The first underlined phrase “the faithfulness of Jesus” is normally translated “faith in Jesus.” Both are legitimate translations of the Greek.
“Faith in Jesus” fits the penal atonement theory. In this view, the scales of justice are leveled out when we believe in Jesus’ sacrifice. The “propitiation in His blood” is understood as the human sacrifice required by a God of wrath. This gives God the Father, who insists on perfect fairness, the right to love us, even though we are not lovely. Our sins have been paid for by Jesus so God can now accept us, though he can never look at us directly, but only through the lens of Christ’s sacrifice.
“The faithfulness of Jesus” fits the idea that God’s righteousness is a revelation of his love. In this view, the cross does not reveal an angry God but a God of love. The “propitiation in His blood” reveals how deep God’s love for us is, how far he will go to welcome us home. God’s faithfulness, God’s righteousness, and God’s suffering are all revelations of God’s love, not God’s wrath. Least of all is Jesus viewed as the target of God’s wrath. Jesus, instead, is the expression of God’s love.
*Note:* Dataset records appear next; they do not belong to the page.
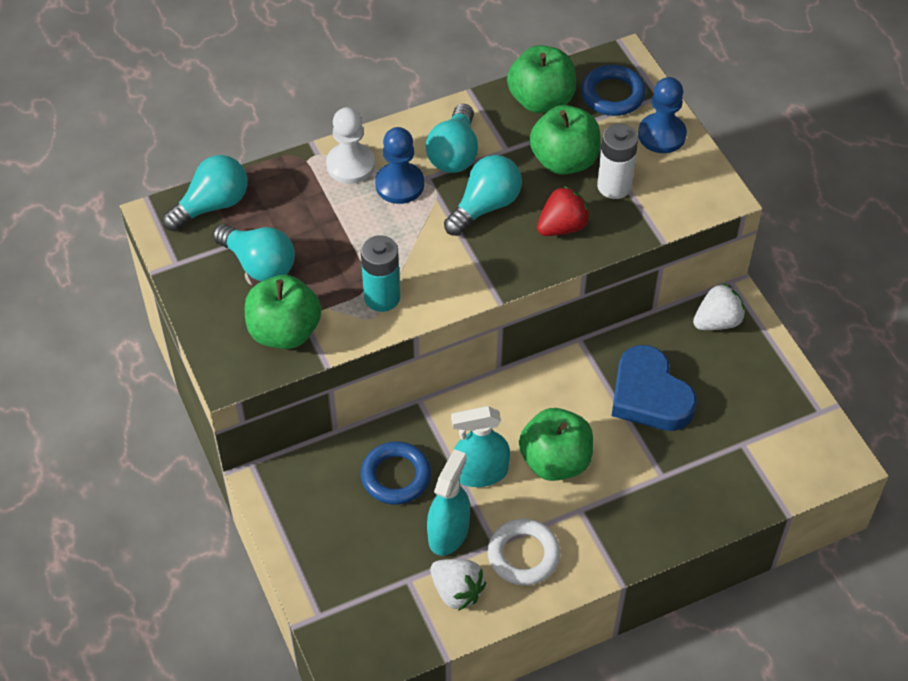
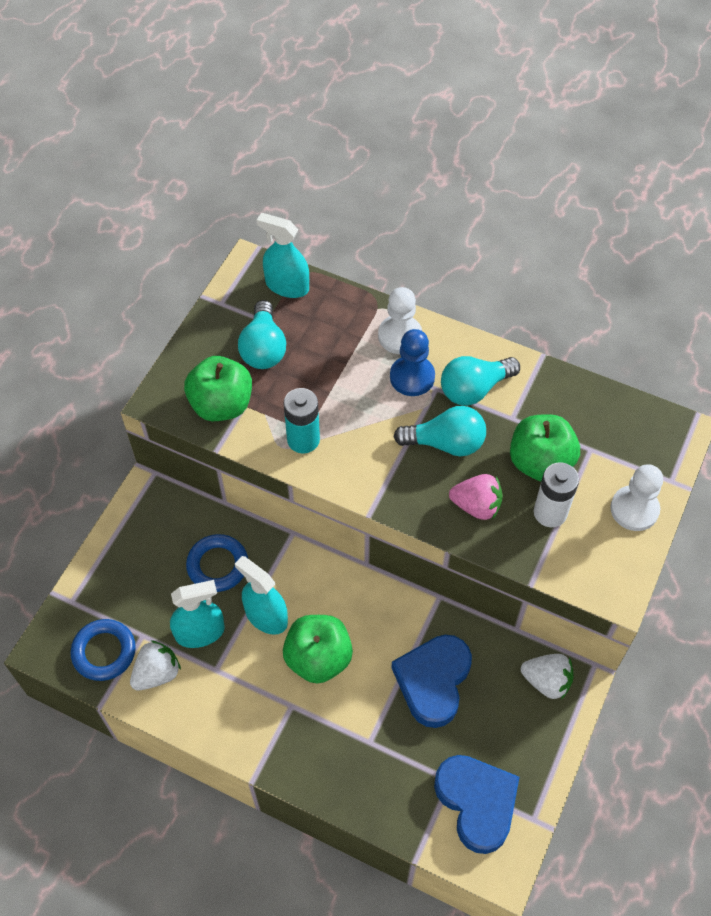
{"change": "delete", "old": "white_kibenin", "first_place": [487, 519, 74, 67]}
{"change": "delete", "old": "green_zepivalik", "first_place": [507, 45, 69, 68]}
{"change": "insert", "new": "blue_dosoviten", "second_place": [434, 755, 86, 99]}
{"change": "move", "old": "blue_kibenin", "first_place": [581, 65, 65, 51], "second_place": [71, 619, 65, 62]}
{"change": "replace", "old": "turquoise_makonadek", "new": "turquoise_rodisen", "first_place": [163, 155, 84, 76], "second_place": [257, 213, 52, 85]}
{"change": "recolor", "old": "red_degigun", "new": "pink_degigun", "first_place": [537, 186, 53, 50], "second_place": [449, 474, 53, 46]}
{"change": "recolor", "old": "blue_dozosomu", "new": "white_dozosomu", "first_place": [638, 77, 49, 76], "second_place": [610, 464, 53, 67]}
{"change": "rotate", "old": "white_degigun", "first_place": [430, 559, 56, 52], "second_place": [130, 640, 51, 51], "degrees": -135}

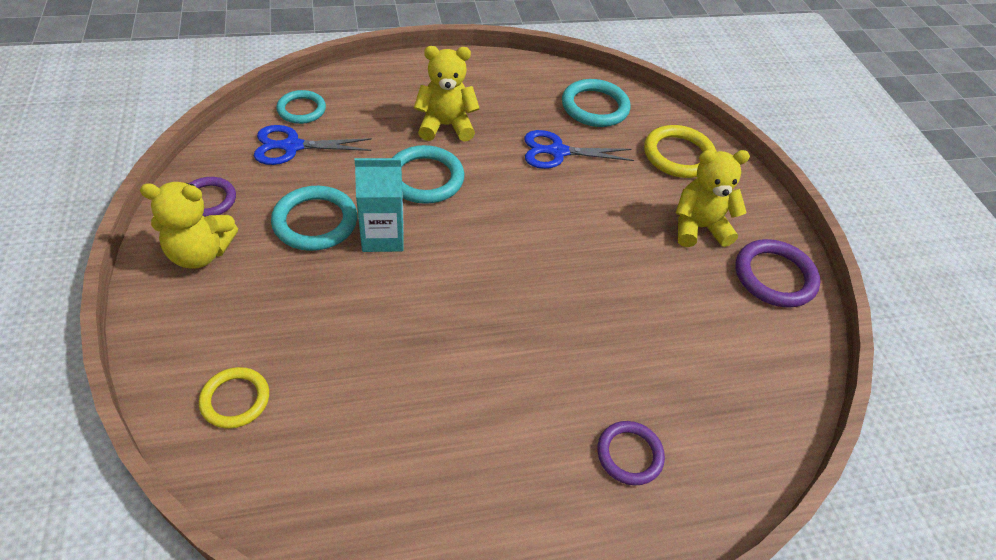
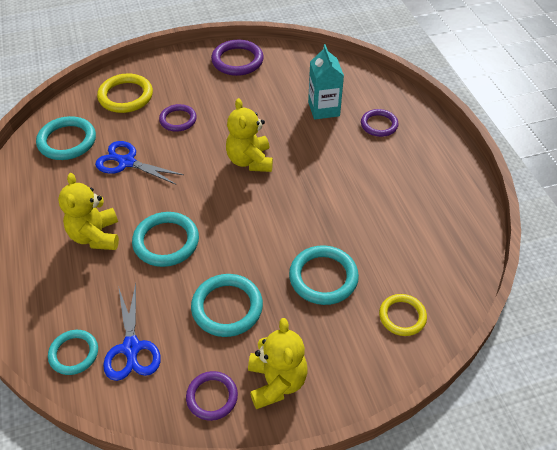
{"change": "insert", "new": "purple_kibenin", "second_place": [159, 104, 38, 28]}
{"change": "insert", "new": "turquoise_kibenin", "second_place": [289, 245, 70, 60]}
{"change": "move", "old": "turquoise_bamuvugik", "first_place": [355, 158, 49, 94], "second_place": [308, 44, 36, 76]}
{"change": "move", "old": "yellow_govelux", "first_place": [676, 150, 74, 97], "second_place": [226, 98, 47, 74]}
{"change": "rotate", "old": "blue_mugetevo", "first_place": [524, 130, 110, 39], "second_place": [95, 141, 89, 44], "degrees": 120}

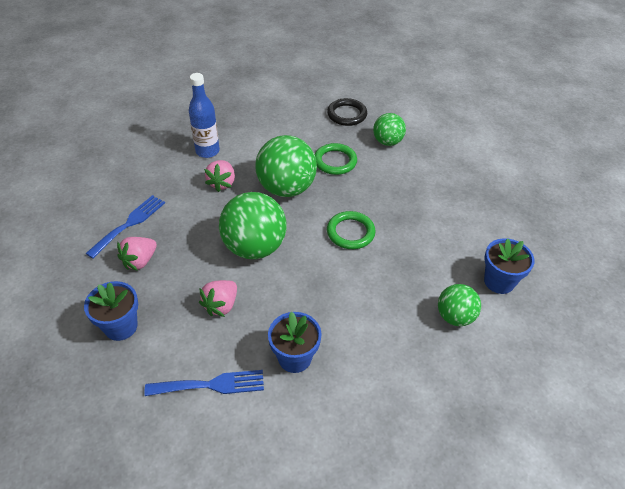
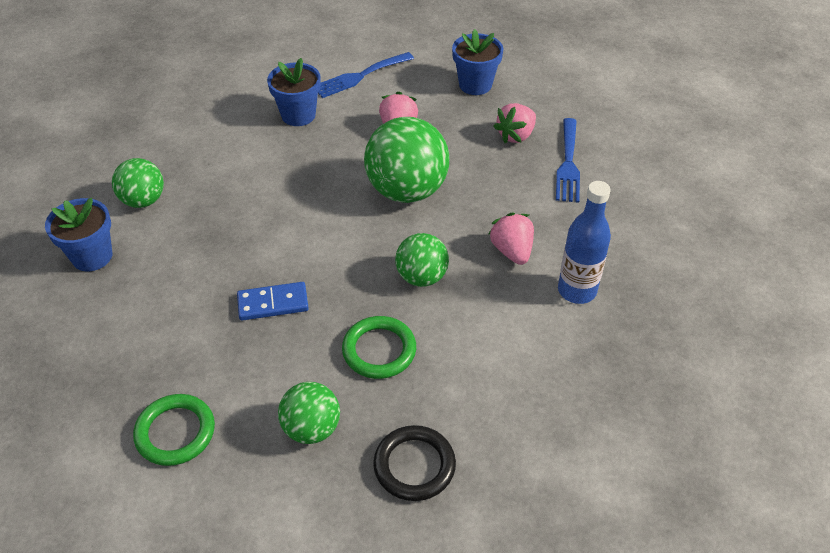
{"change": "insert", "new": "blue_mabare", "second_place": [237, 282, 72, 39]}
{"change": "move", "old": "green_kibenin", "first_place": [327, 211, 48, 38], "second_place": [133, 394, 82, 72]}
{"change": "rotate", "old": "pink_degigun", "first_place": [117, 237, 40, 34], "second_place": [493, 103, 43, 40], "degrees": -150}
{"change": "resize", "old": "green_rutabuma", "first_place": [255, 135, 62, 62], "second_place": [395, 233, 54, 54], "factor": 0.58}

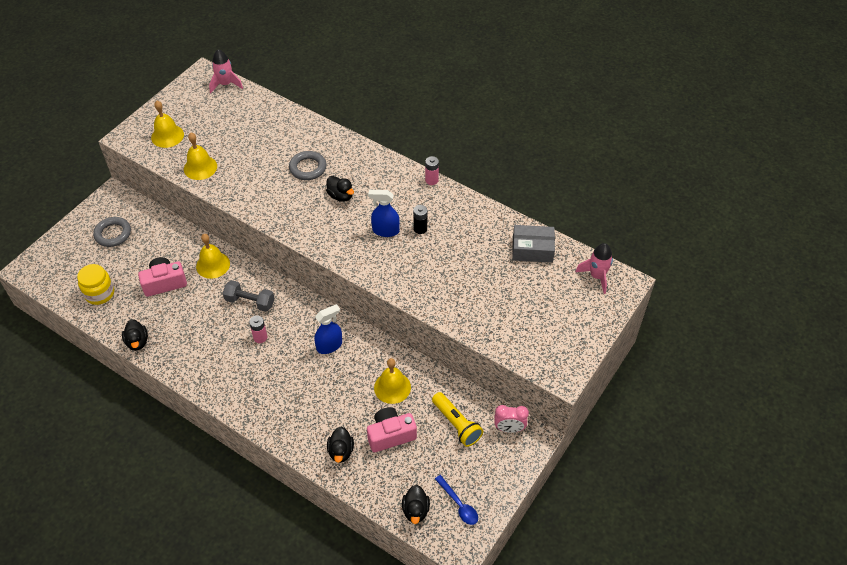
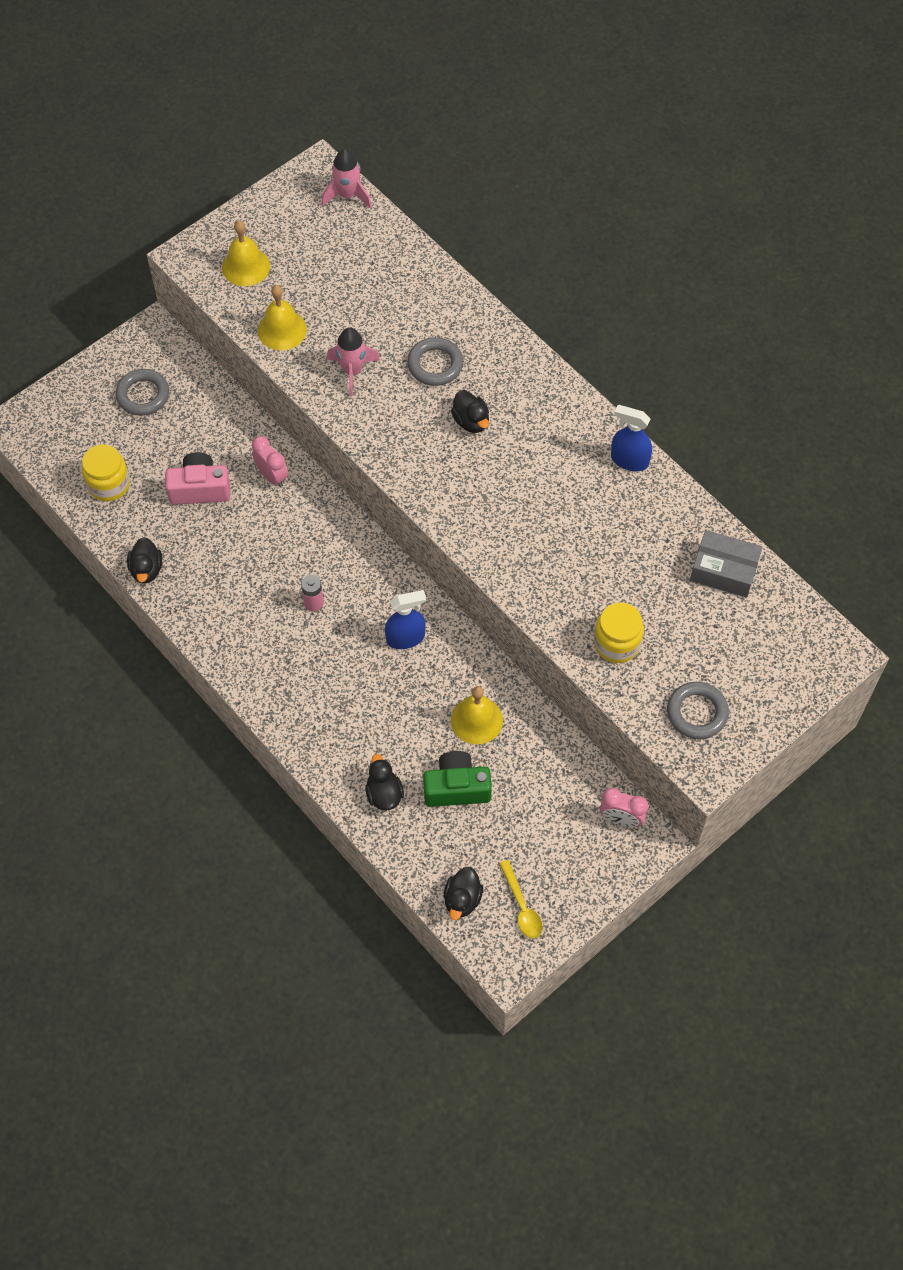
{"change": "delete", "old": "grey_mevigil", "first_place": [223, 280, 51, 32]}
{"change": "delete", "old": "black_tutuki", "first_place": [413, 205, 14, 29]}
{"change": "delete", "old": "pink_tutuki", "first_place": [425, 156, 14, 29]}
{"change": "delete", "old": "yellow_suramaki", "first_place": [432, 392, 51, 55]}
{"change": "insert", "new": "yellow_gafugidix", "second_place": [594, 602, 50, 61]}
{"change": "insert", "new": "grey_kibenin", "second_place": [667, 682, 62, 57]}
{"change": "move", "old": "blue_rodisen", "first_place": [368, 190, 32, 47], "second_place": [611, 405, 41, 66]}
{"change": "move", "old": "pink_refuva", "first_place": [575, 243, 38, 51], "second_place": [327, 327, 53, 70]}
{"change": "replace", "old": "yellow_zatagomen", "new": "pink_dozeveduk", "first_place": [196, 234, 34, 45], "second_place": [252, 436, 36, 51]}
{"change": "recolor", "old": "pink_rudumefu", "new": "green_rudumefu", "first_place": [367, 407, 50, 45], "second_place": [423, 751, 69, 56]}
{"change": "recolor", "old": "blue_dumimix", "new": "yellow_dumimix", "first_place": [435, 475, 43, 50], "second_place": [499, 860, 43, 79]}
{"change": "rotate", "old": "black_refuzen", "first_place": [327, 427, 27, 36], "second_place": [365, 754, 39, 57], "degrees": 150}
God’s righteousness is not revealed in this passage, by blasting Jesus to even out the scales. God’s righteousness is revealed in the fact that God does not insist on things being even at all. God’s righteousness is defined, not as making someone pay for sins, but as passing over sins. God is not righteous because he meticulously punishes each and every sin. God is righteous because he forgives each and every sin. It’s the right thing to do. It’s what God always does. It’s why God is perfectly righteous.
Why God Loves You
When I look at myself it’s hard not to wonder, “Why does God love me?” God sees all the dark, creepy corners of my soul. I also know that every now and then I shine. Does God’s love vary with my behavior? Is God’s love a reaction to my loveliness? No.
God loves us for one reason and one reason only: Because God is love. Our behavior cannot alter this. God loves us. Period.
We cannot change the fact of God’s love but we can change our experience of it. When we run from God and try to live in a fantasy where we are the center of all things, we experience God’s “rod and staff.” If we go further and make friends with evil we will experience God’s love as a burning fire. But make no mistake: God loves us, even in our wayward state—especially in our wayward state. He is the God who leaves the 99 sheep who are safely in the fold to go go after the one lost sheep.
You might as well give in because God will never give up, not in this age nor the age to come. You might as well let God love you.